Stored dataset items -
^^^^
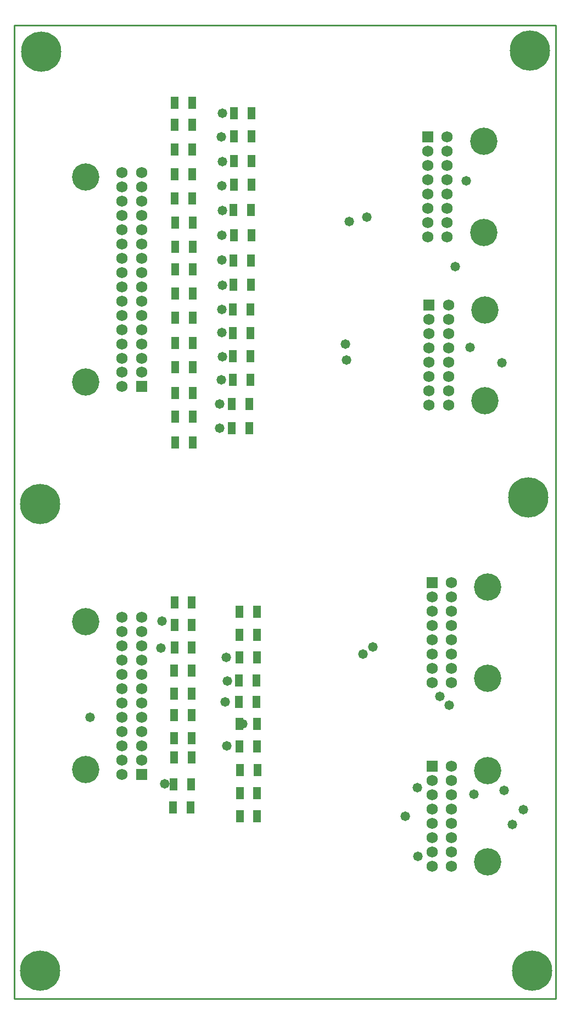
<source format=gts>
G04 Layer_Color=8388736*
%FSLAX25Y25*%
%MOIN*%
G70*
G01*
G75*
%ADD12C,0.01000*%
%ADD19R,0.05131X0.07493*%
%ADD20C,0.16548*%
%ADD21C,0.06800*%
%ADD22R,0.06800X0.06800*%
%ADD23C,0.24422*%
%ADD24C,0.05800*%
D12*
X525400Y787000D02*
X525500Y786900D01*
X196800Y787000D02*
X525400D01*
X525500Y196600D02*
Y786900D01*
X196800Y196500D02*
X525400D01*
X525500Y196600D01*
X196800Y196500D02*
Y787000D01*
D19*
X293785Y343000D02*
D03*
X304415D02*
D03*
X333685Y335300D02*
D03*
X344315D02*
D03*
X293898Y423228D02*
D03*
X304528D02*
D03*
X333268Y417323D02*
D03*
X343898D02*
D03*
X293898Y409449D02*
D03*
X304528D02*
D03*
X333268Y431102D02*
D03*
X343898D02*
D03*
X293898Y437008D02*
D03*
X304528D02*
D03*
X333268Y403543D02*
D03*
X343898D02*
D03*
X293885Y395500D02*
D03*
X304515D02*
D03*
X333070Y389600D02*
D03*
X343700D02*
D03*
X293885Y381600D02*
D03*
X304515D02*
D03*
X333185Y376600D02*
D03*
X343815D02*
D03*
X293785Y368600D02*
D03*
X304415D02*
D03*
X333385Y363300D02*
D03*
X344015D02*
D03*
X333285Y349600D02*
D03*
X343915D02*
D03*
X293685Y354600D02*
D03*
X304315D02*
D03*
X330185Y733400D02*
D03*
X340815D02*
D03*
X294085Y740000D02*
D03*
X304715D02*
D03*
X294085Y726400D02*
D03*
X304715D02*
D03*
X329985Y719400D02*
D03*
X340615D02*
D03*
X294185Y711500D02*
D03*
X304815D02*
D03*
X329985Y704500D02*
D03*
X340615D02*
D03*
X294185Y696700D02*
D03*
X304815D02*
D03*
X330185Y690100D02*
D03*
X340815D02*
D03*
X294185Y682000D02*
D03*
X304815D02*
D03*
X329870Y674800D02*
D03*
X340500D02*
D03*
X294285Y667200D02*
D03*
X304915D02*
D03*
X329985Y659600D02*
D03*
X340615D02*
D03*
X294285Y652500D02*
D03*
X304915D02*
D03*
X329870Y644300D02*
D03*
X340500D02*
D03*
X294385Y638900D02*
D03*
X305015D02*
D03*
X329685Y629400D02*
D03*
X340315D02*
D03*
X294385Y624200D02*
D03*
X305015D02*
D03*
X329485Y614600D02*
D03*
X340115D02*
D03*
X294485Y609400D02*
D03*
X305115D02*
D03*
X329485Y600300D02*
D03*
X340115D02*
D03*
X294485Y594200D02*
D03*
X305115D02*
D03*
X329485Y586100D02*
D03*
X340115D02*
D03*
X294285Y579400D02*
D03*
X304915D02*
D03*
X329285Y571900D02*
D03*
X339915D02*
D03*
X294385Y563900D02*
D03*
X305015D02*
D03*
X328885Y557200D02*
D03*
X339515D02*
D03*
X294385Y549500D02*
D03*
X305015D02*
D03*
X328885Y542400D02*
D03*
X339515D02*
D03*
X294500Y533800D02*
D03*
X305130D02*
D03*
X293185Y312600D02*
D03*
X303815D02*
D03*
X293385Y326600D02*
D03*
X304015D02*
D03*
X333585Y307300D02*
D03*
X344215D02*
D03*
X333585Y321100D02*
D03*
X344215D02*
D03*
D20*
X240158Y694882D02*
D03*
Y570472D02*
D03*
Y425197D02*
D03*
Y335433D02*
D03*
X484085Y446100D02*
D03*
Y390982D02*
D03*
Y334800D02*
D03*
Y279682D02*
D03*
X482385Y614300D02*
D03*
Y559182D02*
D03*
X481585Y716400D02*
D03*
Y661282D02*
D03*
D21*
X262205Y567717D02*
D03*
Y576378D02*
D03*
Y585039D02*
D03*
Y593701D02*
D03*
Y602362D02*
D03*
Y611024D02*
D03*
Y619685D02*
D03*
Y628346D02*
D03*
Y637008D02*
D03*
Y645669D02*
D03*
Y654331D02*
D03*
Y662992D02*
D03*
Y671654D02*
D03*
Y680315D02*
D03*
Y688976D02*
D03*
Y697638D02*
D03*
X274016D02*
D03*
Y688976D02*
D03*
Y680315D02*
D03*
Y671654D02*
D03*
Y662992D02*
D03*
Y654331D02*
D03*
Y645669D02*
D03*
Y637008D02*
D03*
Y628346D02*
D03*
Y619685D02*
D03*
Y611024D02*
D03*
Y602362D02*
D03*
Y593701D02*
D03*
Y585039D02*
D03*
Y576378D02*
D03*
Y341339D02*
D03*
Y350000D02*
D03*
Y358661D02*
D03*
Y367323D02*
D03*
Y375984D02*
D03*
Y384646D02*
D03*
Y393307D02*
D03*
Y401968D02*
D03*
Y410630D02*
D03*
Y419291D02*
D03*
Y427953D02*
D03*
X262205D02*
D03*
Y419291D02*
D03*
Y410630D02*
D03*
Y401968D02*
D03*
Y393307D02*
D03*
Y384646D02*
D03*
Y375984D02*
D03*
Y367323D02*
D03*
Y358661D02*
D03*
Y350000D02*
D03*
Y341339D02*
D03*
Y332677D02*
D03*
X450227Y440195D02*
D03*
Y431533D02*
D03*
Y422872D02*
D03*
Y414210D02*
D03*
Y405549D02*
D03*
Y396887D02*
D03*
Y388226D02*
D03*
X462038D02*
D03*
Y396887D02*
D03*
Y405549D02*
D03*
Y414210D02*
D03*
Y422872D02*
D03*
Y431533D02*
D03*
Y440195D02*
D03*
Y448856D02*
D03*
X450227Y328894D02*
D03*
Y320233D02*
D03*
Y311572D02*
D03*
Y302910D02*
D03*
Y294249D02*
D03*
Y285587D02*
D03*
Y276926D02*
D03*
X462038D02*
D03*
Y285587D02*
D03*
Y294249D02*
D03*
Y302910D02*
D03*
Y311572D02*
D03*
Y320233D02*
D03*
Y328894D02*
D03*
Y337556D02*
D03*
X448527Y608394D02*
D03*
Y599733D02*
D03*
Y591072D02*
D03*
Y582410D02*
D03*
Y573749D02*
D03*
Y565087D02*
D03*
Y556426D02*
D03*
X460338D02*
D03*
Y565087D02*
D03*
Y573749D02*
D03*
Y582410D02*
D03*
Y591072D02*
D03*
Y599733D02*
D03*
Y608394D02*
D03*
Y617056D02*
D03*
X447727Y710495D02*
D03*
Y701833D02*
D03*
Y693172D02*
D03*
Y684510D02*
D03*
Y675849D02*
D03*
Y667187D02*
D03*
Y658526D02*
D03*
X459538D02*
D03*
Y667187D02*
D03*
Y675849D02*
D03*
Y684510D02*
D03*
Y693172D02*
D03*
Y701833D02*
D03*
Y710495D02*
D03*
Y719156D02*
D03*
D22*
X274016Y567717D02*
D03*
Y332677D02*
D03*
X450227Y448856D02*
D03*
Y337556D02*
D03*
X448527Y617056D02*
D03*
X447727Y719156D02*
D03*
D23*
X213200Y770900D02*
D03*
X509800Y771600D02*
D03*
X508800Y500400D02*
D03*
X212400Y496400D02*
D03*
X511100Y213500D02*
D03*
X212400D02*
D03*
D24*
X322900Y733400D02*
D03*
X323200Y704200D02*
D03*
X322600Y689700D02*
D03*
X323000Y674700D02*
D03*
X322800Y659400D02*
D03*
Y644400D02*
D03*
X321500Y542500D02*
D03*
X322400Y571800D02*
D03*
X322900Y586000D02*
D03*
X322600Y600400D02*
D03*
X322800Y614600D02*
D03*
X323000Y629100D02*
D03*
X286400Y425500D02*
D03*
X285800Y409200D02*
D03*
X325500Y403600D02*
D03*
X325900Y389300D02*
D03*
X324700Y376600D02*
D03*
X288000Y326900D02*
D03*
X410885Y670400D02*
D03*
X399985Y667900D02*
D03*
X471085Y692600D02*
D03*
X464485Y640700D02*
D03*
X397685Y593500D02*
D03*
X398285Y584000D02*
D03*
X473385Y591700D02*
D03*
X492885Y582300D02*
D03*
X414385Y410000D02*
D03*
X408385Y405700D02*
D03*
X454985Y380000D02*
D03*
X460885Y374400D02*
D03*
X475885Y320400D02*
D03*
X493985Y322800D02*
D03*
X499185Y302200D02*
D03*
X505785Y311200D02*
D03*
X441500Y324600D02*
D03*
X433900Y307300D02*
D03*
X441600Y283000D02*
D03*
X242700Y367300D02*
D03*
X335500Y363100D02*
D03*
X321500Y557300D02*
D03*
X322500Y719200D02*
D03*
X325600Y349900D02*
D03*
M02*

</source>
^^^^
Repeat only the stretch of lines that begins at the line containing "X454985Y380000D02*" and ends at the last line above, both included.

YOUR SOLUTION -
X454985Y380000D02*
D03*
X460885Y374400D02*
D03*
X475885Y320400D02*
D03*
X493985Y322800D02*
D03*
X499185Y302200D02*
D03*
X505785Y311200D02*
D03*
X441500Y324600D02*
D03*
X433900Y307300D02*
D03*
X441600Y283000D02*
D03*
X242700Y367300D02*
D03*
X335500Y363100D02*
D03*
X321500Y557300D02*
D03*
X322500Y719200D02*
D03*
X325600Y349900D02*
D03*
M02*

</source>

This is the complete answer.